I'm on a plane heading to Fort Lauderdale, and from there we'll go to Key West for a sorely needed getaway. It was a little painful to get up at 4:45 am this morning since we were up late packing after performing at the J. Elster pop-up in TriBeCa. Jennifer, the "J" of the gallery's namesake, overhauled the Steinway piano of her late grandfather, harpist Reinhardt Elster, the oldest retiree of the Metropolitan Opera. Trevor Gureckis and I played solo piano pieces: I played the fugue from Ravel's le Tombeau de Couperin and the cadenza from Potential Energies, composed by Trevor, and he played Philip Glass's Mad Rush as well as his own nocturne. People would get so close when we performed. Some dude was even standing in the curve of the piano looking at me.

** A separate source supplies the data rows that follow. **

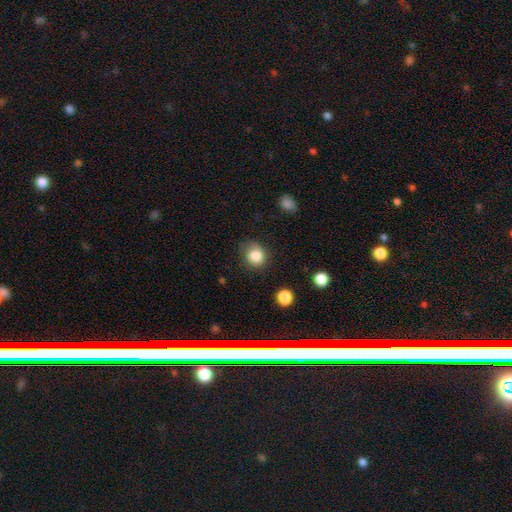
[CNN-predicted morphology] Smooth or featured? Predicted: smooth (p=0.83). How rounded? Predicted: round (p=0.79). Merging? Predicted: none (p=0.67).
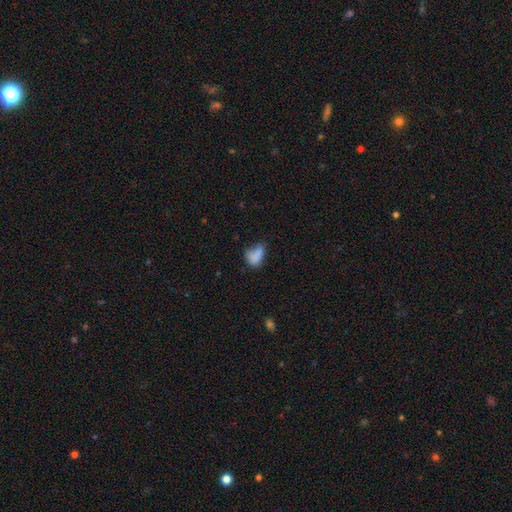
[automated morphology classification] Q: Smooth or featured?
A: smooth (78%); runner-up: featured or disk (11%)
Q: How rounded?
A: in between (85%); runner-up: round (10%)
Q: Merging?
A: none (36%); runner-up: minor disturbance (34%)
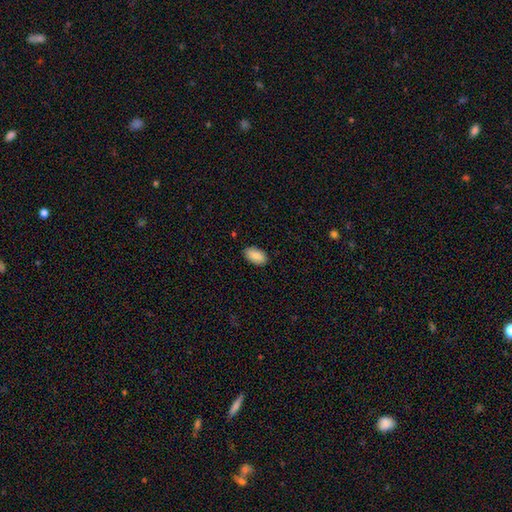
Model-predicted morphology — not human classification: type=smooth (87%); roundness=in between (95%); merging=none (88%).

I didn't mind; I thought it was cool that the idea of physical distance between performers and audience somehow dissolved for people in this setting.

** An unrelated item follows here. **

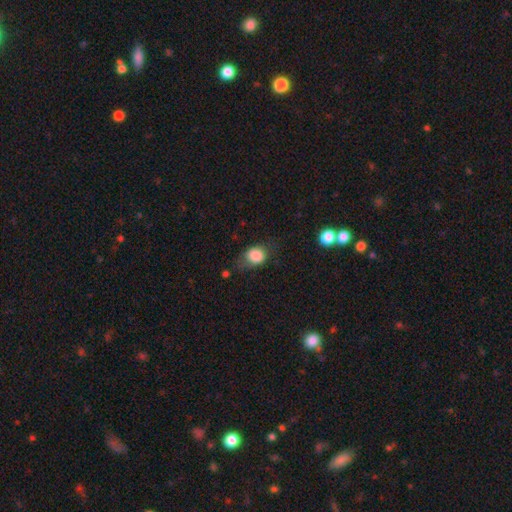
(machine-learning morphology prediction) smooth 82%, featured or disk 9%, star or artifact 9%. Down the decision tree: how rounded — round (50%); merging — none (51%).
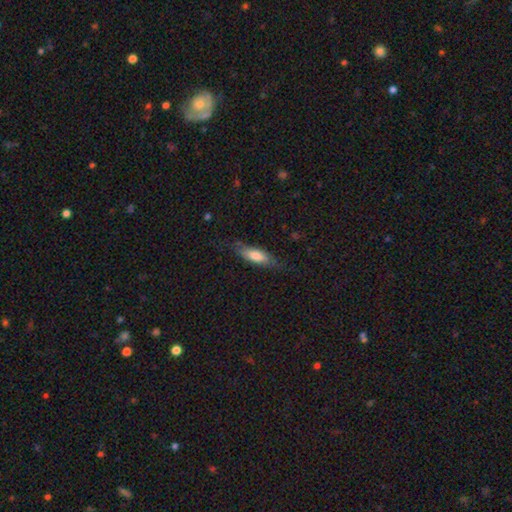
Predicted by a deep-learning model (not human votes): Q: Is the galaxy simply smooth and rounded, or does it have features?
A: smooth — 70%.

The gallery was full of Jennifer's artistic reflections on existence, which included collaborations with David Bowie and Yoko Ono, and a video called "Cemetery," which Trevor and I perform in. It was exciting to see it, since it was taped in 2014 and finally premiered last night. Other performances included Met harpist Mariko Anraku and a makeup artist/musician on singing bowls (will find his name!), and impromptu performance art by Jennifer.
One of my favorite moments was when Julia Wilkins, who was also in "Cemetery," just started dancing with the harpist. Someone behind me said, "Is that supposed to happen?" When Jennifer got up to join her it was clear the answer was "Yes."
After experiencing this I feel more compelled to pursue all the weird, random ways I want to express myself. It's inspiring to see someone do it so beautifully and honestly.